Gündem

“NYT'deki isimsiz mektup, tonu itibariyle Fuat Avni'nin 'korkma titre' diye biten tweet'lerini hatırlattı"

"Türkiye'de olsa muhtemelen mektubu yırtar, parçaları yakar, küllere gömerdiniz"

09 Eylül 2018 16:37

Evrensel yazarı Ceren Sözeri, New York Times (NYT) gazetesinde yayımlanan ve Beyaz Saray'daki Donald Trump'tan duyulan rahatsızlığı belritildiği isimsiz makaleye ilişkin olarak, "Benzetmek gibi olmasın bana tonu itibariyle biraz Fuat Avni’nin “korkma titre” diye biten tweet’lerini hatırlattı" dedi. 

Sözeri, bugünkü yayılanan köşesinde, bu olayında Türkiye'de gerçekleşmesi durumunda mektubu yırtıp atmak zorunda kalınacağını belirterek, "Zira, değil mektubun içeriği hakkında haber yapmak, ortaya çıkarsa, onu getiren postacının kardeşinin bakkalından alışveriş yapmanız dahi darbeye karışmak suçuyla aylarca hapiste kalmanıza neden olabilirz ifadesini kullandı.

Sözeri'nin yazısının ilgili bölümü şöyle: 

Varsayalım büyük bir gazetede editörsünüz. Sabah işe geldiniz masanızda bir zarf. Açtınız. Saray’ın danışmanlarından biri tarafından kaleme alınmış, içeride bir grup olarak başkana direndiklerini, o gidene kadar kendilerini onun kötü eğilimlerini engellemeye ve demokratik kurumların korunmasına adadıklarını yazıyor. Türkiye’de olduğunuz için muhtemelen mektubu yırtar, parçaları yakar, külleri gömer, üstüne de kireç dökerdiniz. Zira, değil mektubun içeriği hakkında haber yapmak, ortaya çıkarsa, onu getiren postacının kardeşinin bakkalından alışveriş yapmanız dahi darbeye karışmak suçuyla aylarca hapiste kalmanıza neden olabilir.

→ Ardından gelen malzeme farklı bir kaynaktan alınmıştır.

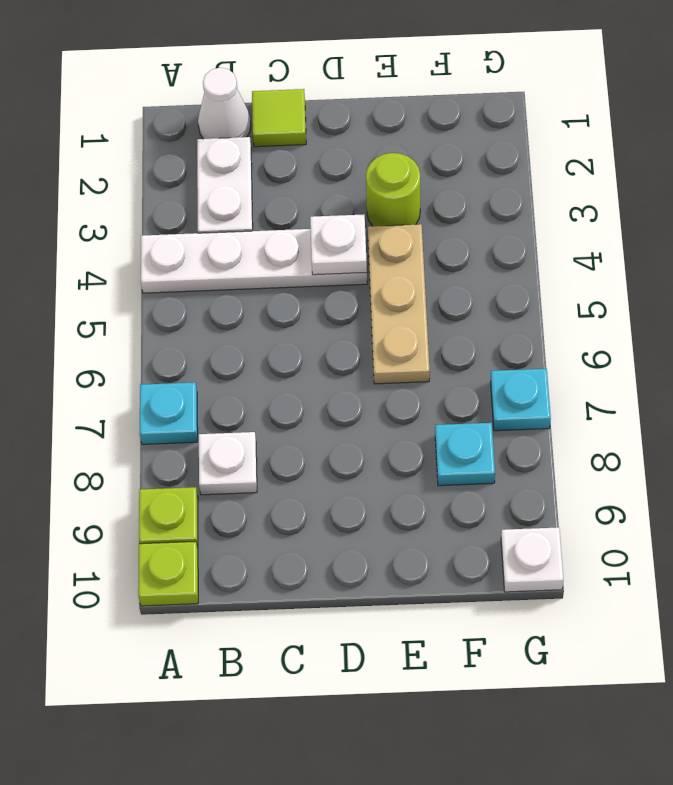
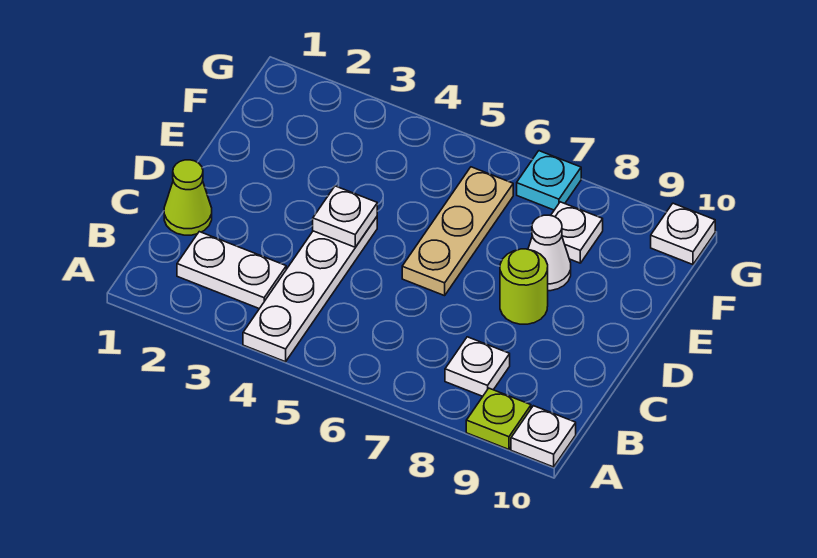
cyan plate A7 level 1 -> none
lime plate A10 level 1 -> white plate A10 level 1
white cone B1 level 1 -> white cone E8 level 1
lime tile C1 level 1 -> lime cone C1 level 1
lime round brick E3 level 1 -> lime round brick D8 level 1
tan plate E4:E6 level 1 -> tan plate D6:F6 level 1
cyan plate F8 level 1 -> white plate F8 level 1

Neyse ki olay burada değil Amerika Birleşik Devletleri’nde geçiyor. Trump’ın ekibinden olduğunu söyleyen üst düzey bir yetkilinin, ismini vermeden, yazdığı makale geçen hafta New York Times gazetesinin yorum (op-ed) sayfasında yayımlandı. Makalenin dilinden yazarın kendisini isimsiz bir kahraman olarak sunduğu açık, esas sorunun Trump’ın “ahlaksızlığı” olduğunu en baştan ortaya koyuyor, ardından özellikle dış politikadaki dengesizliklerini, dakikalar içinde değişen fikirlerini hale yola koymak için nasıl canla başla mücadele ettiklerini anlatıyor. Yazar Beyaz Ev’de ikili bir başkanlık olduğunu açıklıyor ancak kendilerinin derin devlet olmadığını amaçlarının devletin istikrarını korumak olduğunu vurguluyor. Nitekim, Anayasa’nın 25. maddesine dayanarak başkanın azledilmesinin de gündeme geldiğini ancak kimsenin anayasal bir krize sebebiyet vermek istemediğini de belirtiyor. Beyaz Ev’de devleti her şeyin önünde tutanların sessiz bir direnişte olduğunu müjdeliyor fakat makaleyi esas değişimin vatandaşların bir kişinin lehine olan etiketleri sıyırıp atmasıyla gerçekleşeceğini söyleyerek bitiriyor. Benzetmek gibi olmasın bana tonu itibariyle biraz Fuat Avni’nin “korkma titre” diye biten tweet’lerini hatırlattı.